- [SOURCE TEXT]

Dear Unknown Friends:
The lecture we are beginning to serialize, How Aesthetic Realism Sees Art, is important historically—important in art history and the history of Aesthetic Realism and humanity. This talk, which Eli Siegel gave in January 1956, is also enormously important for the present moment: for life and art and our nation today.
Attending the talk were working artists, some of whom were students of Aesthetic Realism, some of whom were not. Less than a year earlier, the Terrain Gallery had begun. And here I refer readers to Carrie Wilson’s authentic and gripping “Brief History” of the Terrain, on that gallery’s website. Carrie Wilson is a coordinator of the Terrain, and I quote just a little from her “Brief History” to help place the lecture we’re now serializing. She writes:
The Terrain Gallery…opened in 1955 under the direction of [artist] Dorothy Koppelman, and took as its motto this statement by the founder of Aesthetic Realism, poet and philosopher Eli Siegel: “In reality opposites are one; art shows this.”
Ms. Wilson writes that in 1954 Mrs. Koppelman presented an idea to her colleagues, including artist Chaim Koppelman, poet Sheldon Kranz, and poets and photographers Nancy Starrels and Louis Dienes:
She proposed “Some Notions with a Hope of Motion on a Gallery”: “It’s a place where, through the graphic arts mainly…, the Aesthetic Realism point of view will be shown. I hope to show as clearly, as pointedly, as delightfully as possible that through paintings, sculpture, poetry, literature, the world makes great sense.” —And so the Terrain Gallery came to be.
Today
The Terrain has continued these 66 years—with a richness of diversity and with critical scrupulosity and pizzazz. It has shown in its exhibitions and talks that the explanation which has been called the Siegel Theory of Opposites is true: true about art of all the millennia and about art created today. Writes Ms. Wilson:
Eli Siegel’s now historic Fifteen Questions, “Is Beauty the Making One of Opposites?,” [was] first published in the opening announcement of the gallery….And in December of that year [it] was reprinted in the Journal of Aesthetics and Art Criticism.”
And today, a person looking at the Terrain Gallery’s website will, I believe, find it thrilling—will feel there is no more exciting website about art.
The talk we are serializing is about the visual arts, principally painting. But Eli Siegel is the critic who, after all these many centuries, explained what beauty is, beauty in all the arts, and anywhere. And he has shown why art matters, matters fundamentally and always. He has shown that art is about our own lives—through its structure, its very technique. The reason is in this great Aesthetic Realism principle: “All beauty is a making one of opposites, and the making one of opposites is what we are going after in ourselves.”

- [Data records]
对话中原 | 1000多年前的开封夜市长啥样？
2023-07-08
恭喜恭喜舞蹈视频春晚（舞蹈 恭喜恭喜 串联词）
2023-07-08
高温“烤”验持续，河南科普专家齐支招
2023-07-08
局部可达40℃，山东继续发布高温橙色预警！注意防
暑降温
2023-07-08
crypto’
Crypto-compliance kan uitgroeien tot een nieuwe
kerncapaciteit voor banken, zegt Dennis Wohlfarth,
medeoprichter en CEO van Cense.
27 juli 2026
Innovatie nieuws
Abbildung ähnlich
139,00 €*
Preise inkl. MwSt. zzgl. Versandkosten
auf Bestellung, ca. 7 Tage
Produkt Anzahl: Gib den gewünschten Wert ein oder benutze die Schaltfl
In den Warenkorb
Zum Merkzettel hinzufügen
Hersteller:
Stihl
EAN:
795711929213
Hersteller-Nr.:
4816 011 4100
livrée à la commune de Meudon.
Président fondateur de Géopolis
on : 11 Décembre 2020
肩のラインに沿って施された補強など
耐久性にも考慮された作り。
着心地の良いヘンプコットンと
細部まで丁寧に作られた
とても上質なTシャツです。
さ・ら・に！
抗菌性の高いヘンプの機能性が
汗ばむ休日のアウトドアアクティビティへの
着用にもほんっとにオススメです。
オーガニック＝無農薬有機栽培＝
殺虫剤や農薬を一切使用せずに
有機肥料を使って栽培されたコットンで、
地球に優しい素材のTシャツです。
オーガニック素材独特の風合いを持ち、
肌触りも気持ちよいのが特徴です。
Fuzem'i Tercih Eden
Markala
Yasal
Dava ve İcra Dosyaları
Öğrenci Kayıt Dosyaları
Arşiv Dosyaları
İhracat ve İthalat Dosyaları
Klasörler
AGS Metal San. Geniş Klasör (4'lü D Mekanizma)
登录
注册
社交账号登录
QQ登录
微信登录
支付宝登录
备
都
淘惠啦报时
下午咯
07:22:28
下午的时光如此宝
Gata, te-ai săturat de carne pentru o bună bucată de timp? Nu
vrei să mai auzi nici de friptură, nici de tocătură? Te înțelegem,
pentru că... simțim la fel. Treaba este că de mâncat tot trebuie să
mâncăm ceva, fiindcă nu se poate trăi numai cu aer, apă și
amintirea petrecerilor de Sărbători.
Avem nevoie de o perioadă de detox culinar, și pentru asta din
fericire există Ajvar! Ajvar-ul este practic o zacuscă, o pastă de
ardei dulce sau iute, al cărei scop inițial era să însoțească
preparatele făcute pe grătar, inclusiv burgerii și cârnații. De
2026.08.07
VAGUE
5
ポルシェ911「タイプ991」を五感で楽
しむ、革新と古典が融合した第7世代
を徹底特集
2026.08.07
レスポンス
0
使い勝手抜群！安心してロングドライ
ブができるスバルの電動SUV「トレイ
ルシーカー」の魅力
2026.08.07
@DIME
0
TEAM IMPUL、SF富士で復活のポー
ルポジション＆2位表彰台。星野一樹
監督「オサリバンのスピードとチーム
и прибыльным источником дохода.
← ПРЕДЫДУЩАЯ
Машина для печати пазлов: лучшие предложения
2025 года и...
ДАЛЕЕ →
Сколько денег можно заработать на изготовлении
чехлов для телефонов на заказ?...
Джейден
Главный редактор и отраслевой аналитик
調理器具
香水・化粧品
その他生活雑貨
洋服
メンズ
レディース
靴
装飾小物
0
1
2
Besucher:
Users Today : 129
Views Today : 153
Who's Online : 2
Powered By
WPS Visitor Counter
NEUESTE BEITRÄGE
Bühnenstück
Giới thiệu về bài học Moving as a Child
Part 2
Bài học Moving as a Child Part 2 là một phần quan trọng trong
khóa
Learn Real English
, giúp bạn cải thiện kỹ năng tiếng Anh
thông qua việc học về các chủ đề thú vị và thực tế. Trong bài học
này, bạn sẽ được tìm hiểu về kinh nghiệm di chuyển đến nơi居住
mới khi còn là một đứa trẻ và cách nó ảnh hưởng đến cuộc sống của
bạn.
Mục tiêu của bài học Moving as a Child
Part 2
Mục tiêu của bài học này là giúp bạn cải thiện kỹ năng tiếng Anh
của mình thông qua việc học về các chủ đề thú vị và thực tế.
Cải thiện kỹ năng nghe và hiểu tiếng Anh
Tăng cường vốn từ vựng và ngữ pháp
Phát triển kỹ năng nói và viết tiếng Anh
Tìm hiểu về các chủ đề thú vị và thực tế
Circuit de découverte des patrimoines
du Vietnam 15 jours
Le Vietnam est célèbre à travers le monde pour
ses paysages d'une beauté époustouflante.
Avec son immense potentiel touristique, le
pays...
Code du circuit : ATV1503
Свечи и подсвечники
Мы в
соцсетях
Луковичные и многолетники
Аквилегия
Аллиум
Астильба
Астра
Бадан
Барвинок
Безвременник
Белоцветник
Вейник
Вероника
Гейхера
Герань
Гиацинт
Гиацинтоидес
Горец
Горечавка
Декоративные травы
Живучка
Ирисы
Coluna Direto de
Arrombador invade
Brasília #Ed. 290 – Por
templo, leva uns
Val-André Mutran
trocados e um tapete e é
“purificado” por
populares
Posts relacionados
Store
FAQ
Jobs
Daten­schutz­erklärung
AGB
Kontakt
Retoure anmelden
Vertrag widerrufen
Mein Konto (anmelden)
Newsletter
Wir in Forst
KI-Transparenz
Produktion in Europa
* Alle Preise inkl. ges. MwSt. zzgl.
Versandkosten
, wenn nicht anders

- [QUESTIONS TO ANSWER]
1/ Answer these questions using the letter about Aesthetic Realism and the Terrain Gallery:
(a) In what month and year did Eli Siegel give the lecture How Aesthetic Realism Sees Art?
(b) What statement by Eli Siegel did the Terrain Gallery take as its motto?
(c) In which journal were the Fifteen Questions reprinted in December?
2/ Resume the letter about Aesthetic Realism and the Terrain Gallery, starting after its final sentence.

- [RESULTS]
1/
(a) January 1956.
(b) "In reality opposites are one; art shows this."
(c) The Journal of Aesthetics and Art Criticism.

2/
In the 1956 talk, Mr. Siegel quotes contemporary reviewers and critics of past centuries to show that opposites have been noticed by them, and sometimes seen as vital. Yes, opposites have been perceived, because to look with any attention and depth at a work is to see them. But no critic, from the great Aristotle on, saw what Mr. Siegel did. What is the difference between opposites being simply there, in an artwork, and their being one? Are opposites just present in a beautiful thing—present perhaps in the form of some compromise or balance or “happy medium”—or are they livingly inseparable as they embrace in their difference, even their battle, as they intimately and grandly enhance each other? Are the opposites, as Mr. Siegel said in another talk, “in an eternal hug”?
And no critic before him saw that they are our opposites. Let’s take, for instance, the first pair of opposites in Mr. Siegel’s Fifteen Questions, freedom and order:
Does every instance of beauty in nature and beauty as the artist presents it have something unrestricted, unexpected, uncontrolled?—and does this beautiful thing in nature or beautiful thing coming from the artist’s mind have, too, something accurate, sensible, logically justifiable, which can be called order?
This question is about the greatest need of America and Americans now. I say, very swiftly but also carefully: we need to see these opposites as one for our democracy to be secure. Right now there is a horrible notion of freedom in persons who are trying to turn America into something to serve themselves, something to belong only to them and people they associate with themselves. To lie, to change any fact to suit oneself, to try to pass laws based on fakery and cruelty—these arise from a notion of freedom which is not at one with, but severed from, the need to be “accurate,” “logically justifiable.” Unless people see that accuracy is the same as freedom, thoughts will be sloppy and unjust and a nation will be in peril. Art, Aesthetic Realism explains, can show us that these opposites, freedom and accuracy, are one.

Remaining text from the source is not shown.